YOUR INSTRUCTIONS
When you reach a picture, skip it, and retype every line below exactly.

Saved entries
====================

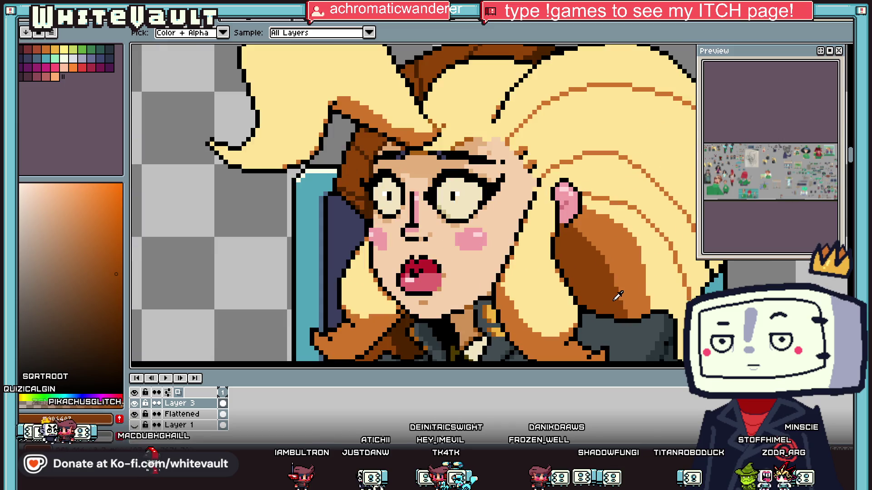
{"action": "left_click", "coordinate": [611, 309], "text": "alt"}
{"action": "left_click", "coordinate": [608, 312]}
Pick the dark brown #4c2300 from the hair as the drawing colour.
{"action": "scroll", "coordinate": [601, 298], "scroll_direction": "down", "scroll_amount": 3}
{"action": "scroll", "coordinate": [601, 297], "scroll_direction": "down", "scroll_amount": 2}
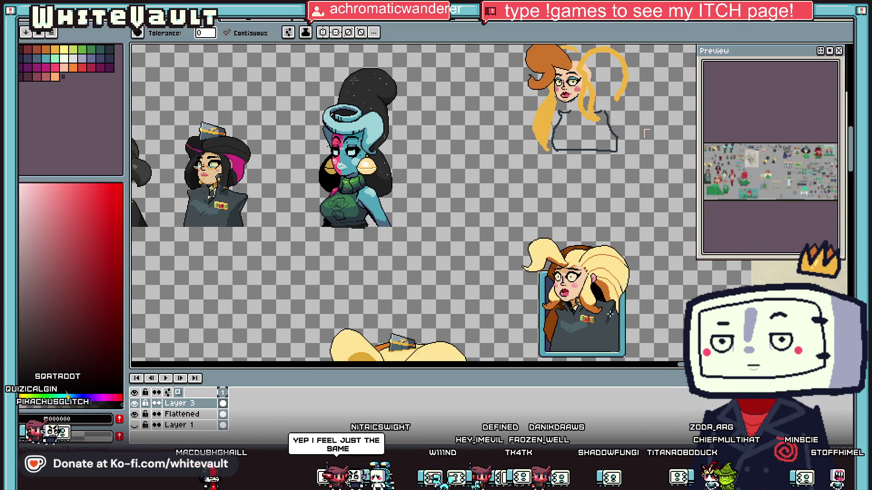
{"action": "scroll", "coordinate": [609, 313], "scroll_direction": "up", "scroll_amount": 3}
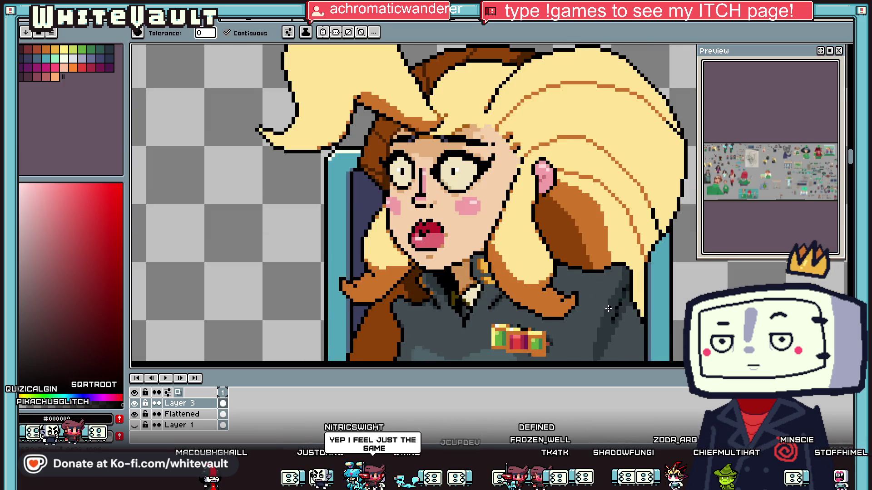
{"action": "key", "text": "i"}
{"action": "left_click", "coordinate": [422, 286]}
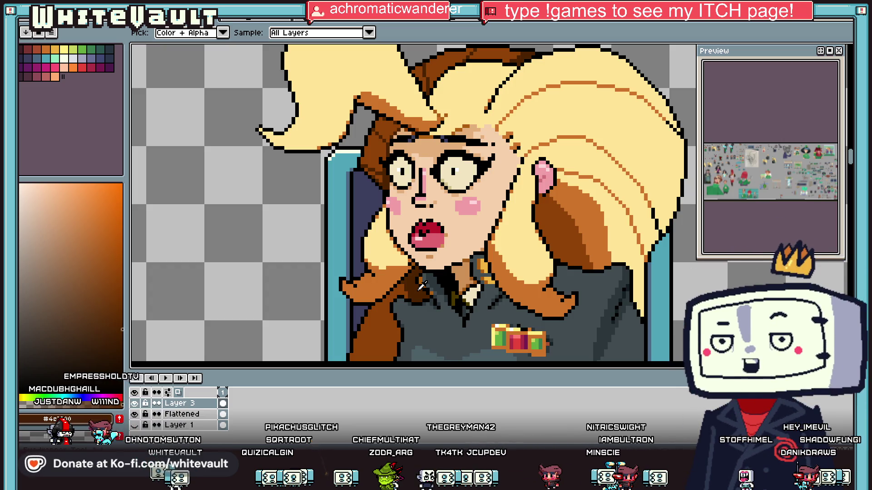
Pencil dark-brown lines down the edge of the hair strand below the ear.
{"action": "scroll", "coordinate": [575, 235], "scroll_direction": "down", "scroll_amount": 2}
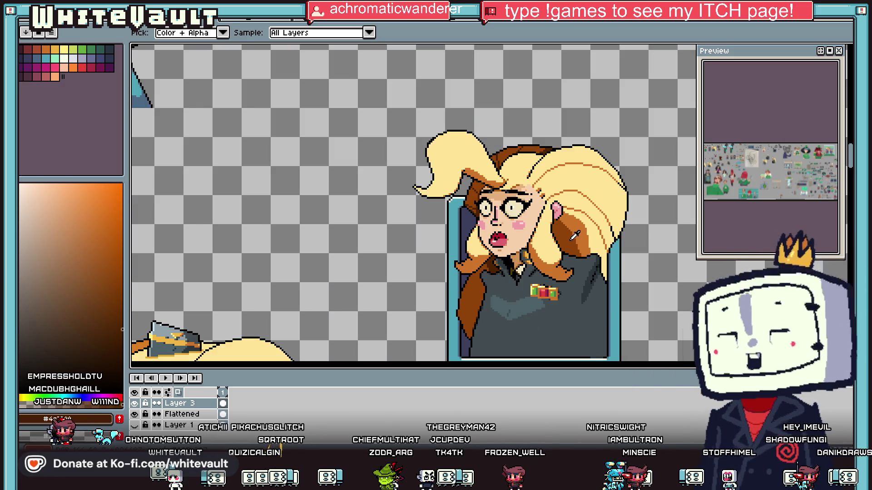
{"action": "scroll", "coordinate": [574, 236], "scroll_direction": "up", "scroll_amount": 2}
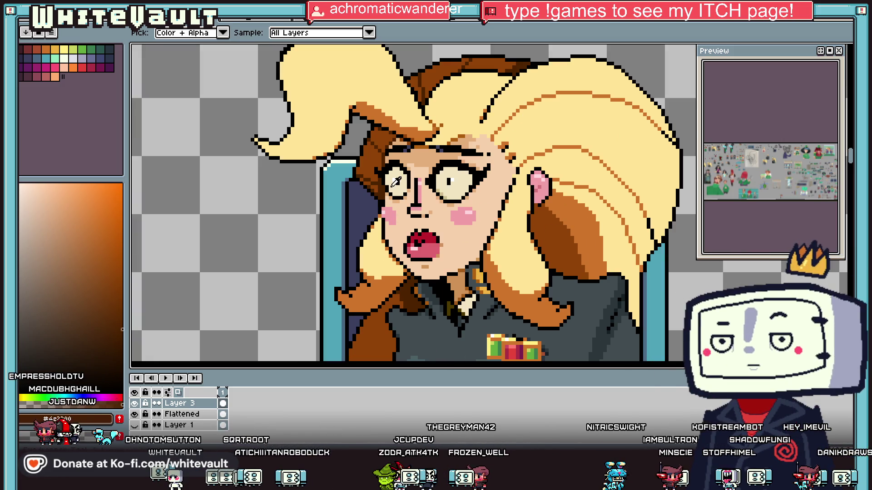
{"action": "key", "text": "b"}
{"action": "scroll", "coordinate": [536, 202], "scroll_direction": "up", "scroll_amount": 2}
{"action": "mouse_move", "coordinate": [581, 249]}
{"action": "left_mouse_down"}
{"action": "mouse_move", "coordinate": [595, 258]}
{"action": "mouse_move", "coordinate": [617, 323]}
{"action": "left_mouse_up"}
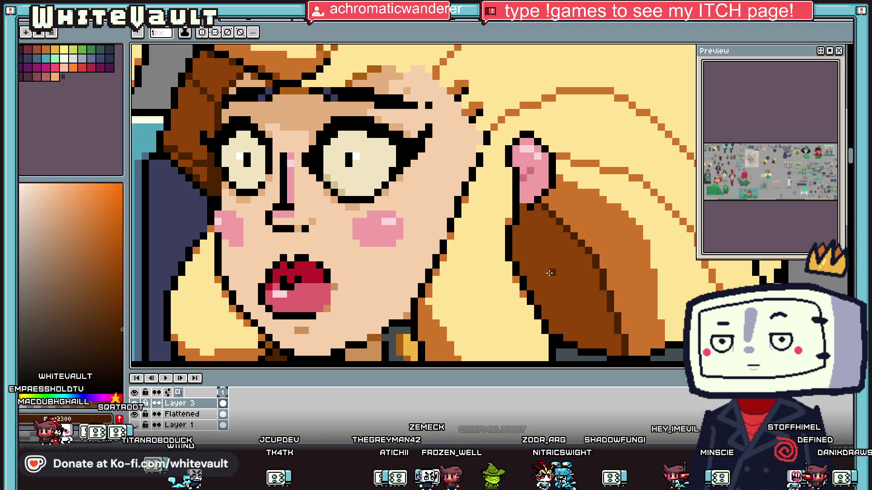
{"action": "left_click_drag", "start_coordinate": [522, 218], "coordinate": [565, 334]}
Bucket-fill the new dark-brown line with black #000000 picked from the outline.
{"action": "key", "text": "g"}
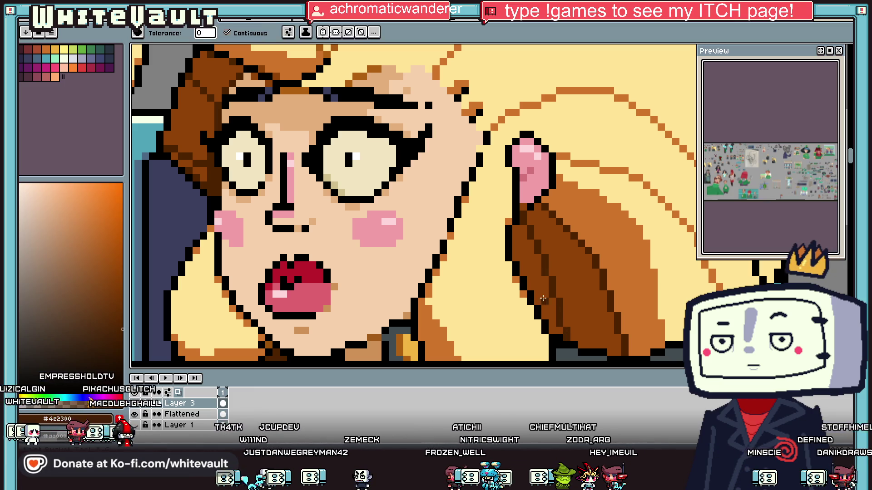
{"action": "left_click", "coordinate": [526, 279], "text": "alt"}
{"action": "left_click", "coordinate": [536, 278]}
{"action": "scroll", "coordinate": [536, 278], "scroll_direction": "down", "scroll_amount": 5}
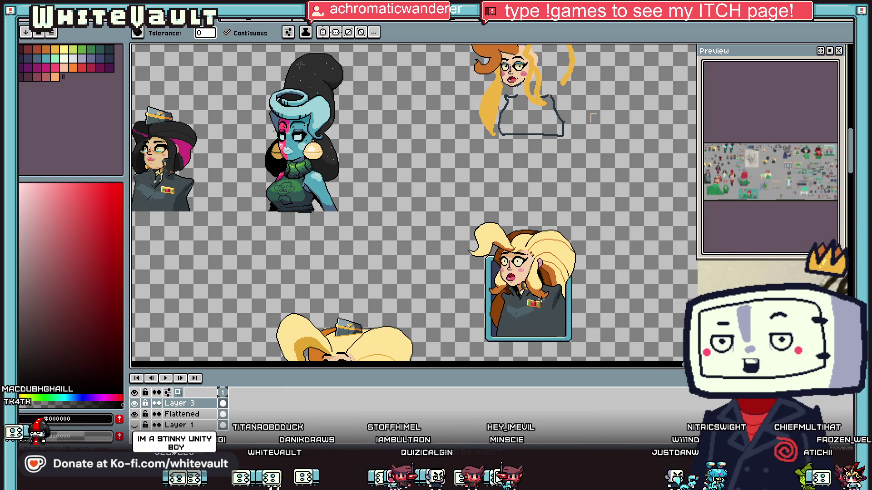
Sample the orange strand colour and pencil a new strand line in the hair above the forehead.
{"action": "scroll", "coordinate": [525, 280], "scroll_direction": "up", "scroll_amount": 1}
{"action": "scroll", "coordinate": [513, 213], "scroll_direction": "up", "scroll_amount": 1}
{"action": "scroll", "coordinate": [513, 213], "scroll_direction": "up", "scroll_amount": 1}
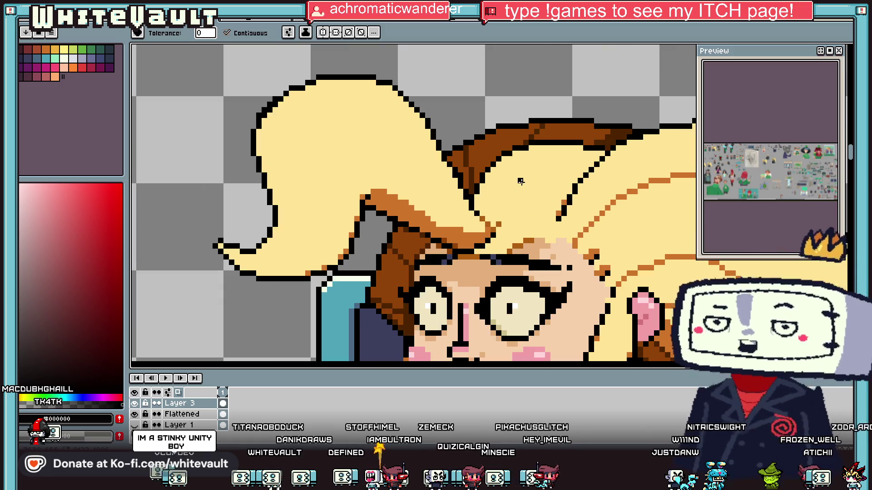
{"action": "key", "text": "i"}
{"action": "scroll", "coordinate": [513, 213], "scroll_direction": "up", "scroll_amount": 1}
{"action": "left_click", "coordinate": [497, 222]}
{"action": "key", "text": "b"}
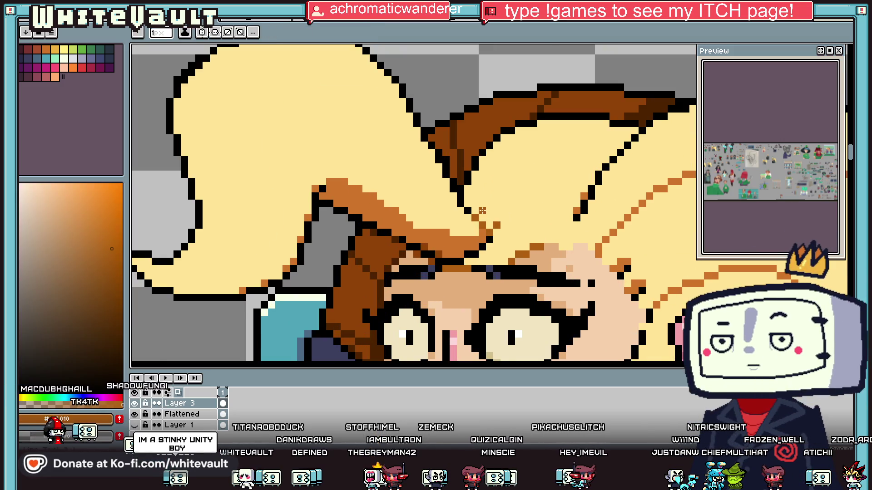
{"action": "scroll", "coordinate": [491, 199], "scroll_direction": "up", "scroll_amount": 1}
{"action": "mouse_move", "coordinate": [481, 184]}
{"action": "left_mouse_down"}
{"action": "mouse_move", "coordinate": [512, 107]}
{"action": "mouse_move", "coordinate": [520, 118]}
{"action": "left_mouse_up"}
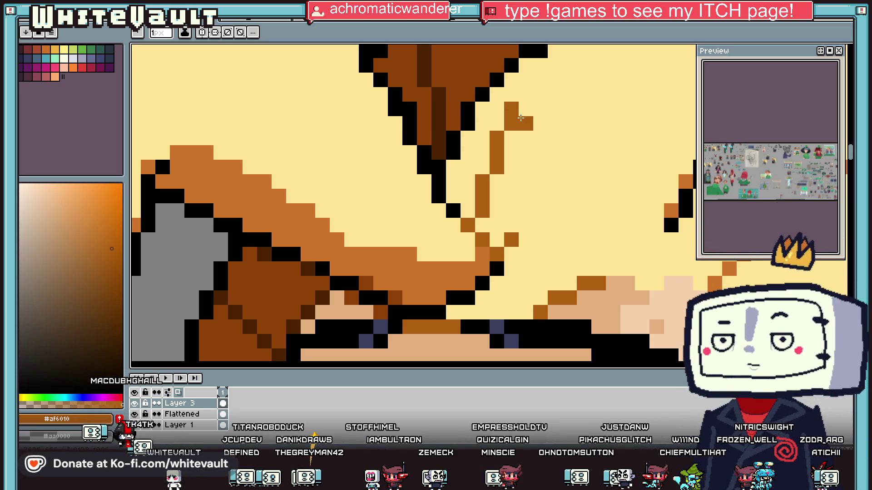
Paint a stray orange pixel over with the pale yellow #ffe596 hair colour.
{"action": "scroll", "coordinate": [522, 116], "scroll_direction": "down", "scroll_amount": 2}
{"action": "scroll", "coordinate": [533, 106], "scroll_direction": "up", "scroll_amount": 2}
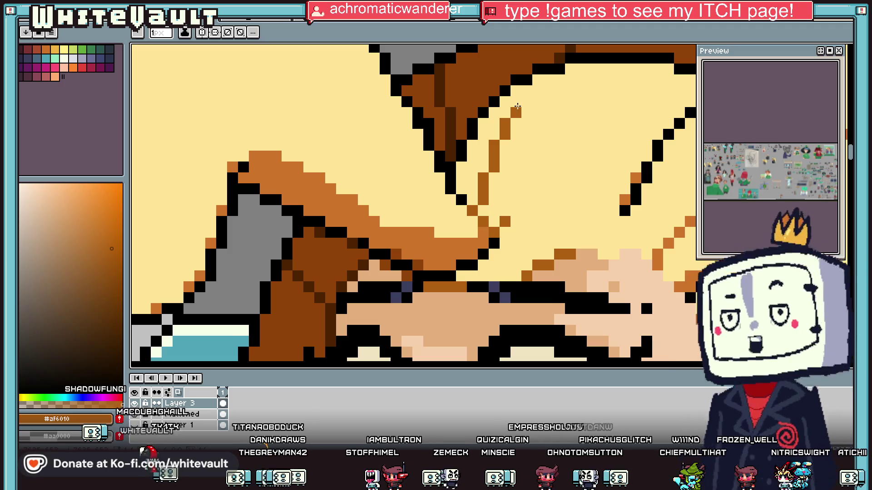
{"action": "scroll", "coordinate": [547, 175], "scroll_direction": "down", "scroll_amount": 2}
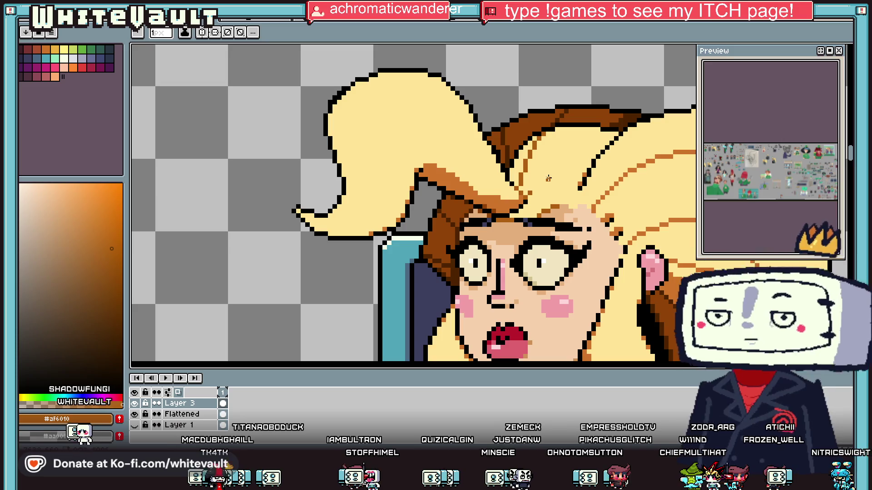
{"action": "scroll", "coordinate": [548, 179], "scroll_direction": "down", "scroll_amount": 1}
{"action": "scroll", "coordinate": [559, 184], "scroll_direction": "up", "scroll_amount": 2}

====================

COMPLETED TASK
{"action": "left_click", "coordinate": [611, 309], "text": "alt"}
{"action": "left_click", "coordinate": [608, 312]}
Pick the dark brown #4c2300 from the hair as the drawing colour.
{"action": "scroll", "coordinate": [601, 298], "scroll_direction": "down", "scroll_amount": 3}
{"action": "scroll", "coordinate": [601, 297], "scroll_direction": "down", "scroll_amount": 2}
{"action": "scroll", "coordinate": [609, 313], "scroll_direction": "up", "scroll_amount": 3}
{"action": "key", "text": "i"}
{"action": "left_click", "coordinate": [422, 286]}
Pencil dark-brown lines down the edge of the hair strand below the ear.
{"action": "scroll", "coordinate": [575, 235], "scroll_direction": "down", "scroll_amount": 2}
{"action": "scroll", "coordinate": [574, 236], "scroll_direction": "up", "scroll_amount": 2}
{"action": "key", "text": "b"}
{"action": "scroll", "coordinate": [536, 202], "scroll_direction": "up", "scroll_amount": 2}
{"action": "mouse_move", "coordinate": [581, 249]}
{"action": "left_mouse_down"}
{"action": "mouse_move", "coordinate": [595, 258]}
{"action": "mouse_move", "coordinate": [617, 323]}
{"action": "left_mouse_up"}
{"action": "left_click_drag", "start_coordinate": [522, 218], "coordinate": [565, 334]}
Bucket-fill the new dark-brown line with black #000000 picked from the outline.
{"action": "key", "text": "g"}
{"action": "left_click", "coordinate": [526, 279], "text": "alt"}
{"action": "left_click", "coordinate": [536, 278]}
{"action": "scroll", "coordinate": [536, 278], "scroll_direction": "down", "scroll_amount": 5}
Sample the orange strand colour and pencil a new strand line in the hair above the forehead.
{"action": "scroll", "coordinate": [525, 280], "scroll_direction": "up", "scroll_amount": 1}
{"action": "scroll", "coordinate": [513, 213], "scroll_direction": "up", "scroll_amount": 1}
{"action": "scroll", "coordinate": [513, 213], "scroll_direction": "up", "scroll_amount": 1}
{"action": "key", "text": "i"}
{"action": "scroll", "coordinate": [513, 213], "scroll_direction": "up", "scroll_amount": 1}
{"action": "left_click", "coordinate": [497, 222]}
{"action": "key", "text": "b"}
{"action": "scroll", "coordinate": [491, 199], "scroll_direction": "up", "scroll_amount": 1}
{"action": "mouse_move", "coordinate": [481, 184]}
{"action": "left_mouse_down"}
{"action": "mouse_move", "coordinate": [512, 107]}
{"action": "mouse_move", "coordinate": [520, 118]}
{"action": "left_mouse_up"}
Paint a stray orange pixel over with the pale yellow #ffe596 hair colour.
{"action": "scroll", "coordinate": [522, 116], "scroll_direction": "down", "scroll_amount": 2}
{"action": "scroll", "coordinate": [533, 106], "scroll_direction": "up", "scroll_amount": 2}
{"action": "scroll", "coordinate": [547, 175], "scroll_direction": "down", "scroll_amount": 2}
{"action": "scroll", "coordinate": [548, 179], "scroll_direction": "down", "scroll_amount": 1}
{"action": "scroll", "coordinate": [559, 184], "scroll_direction": "up", "scroll_amount": 2}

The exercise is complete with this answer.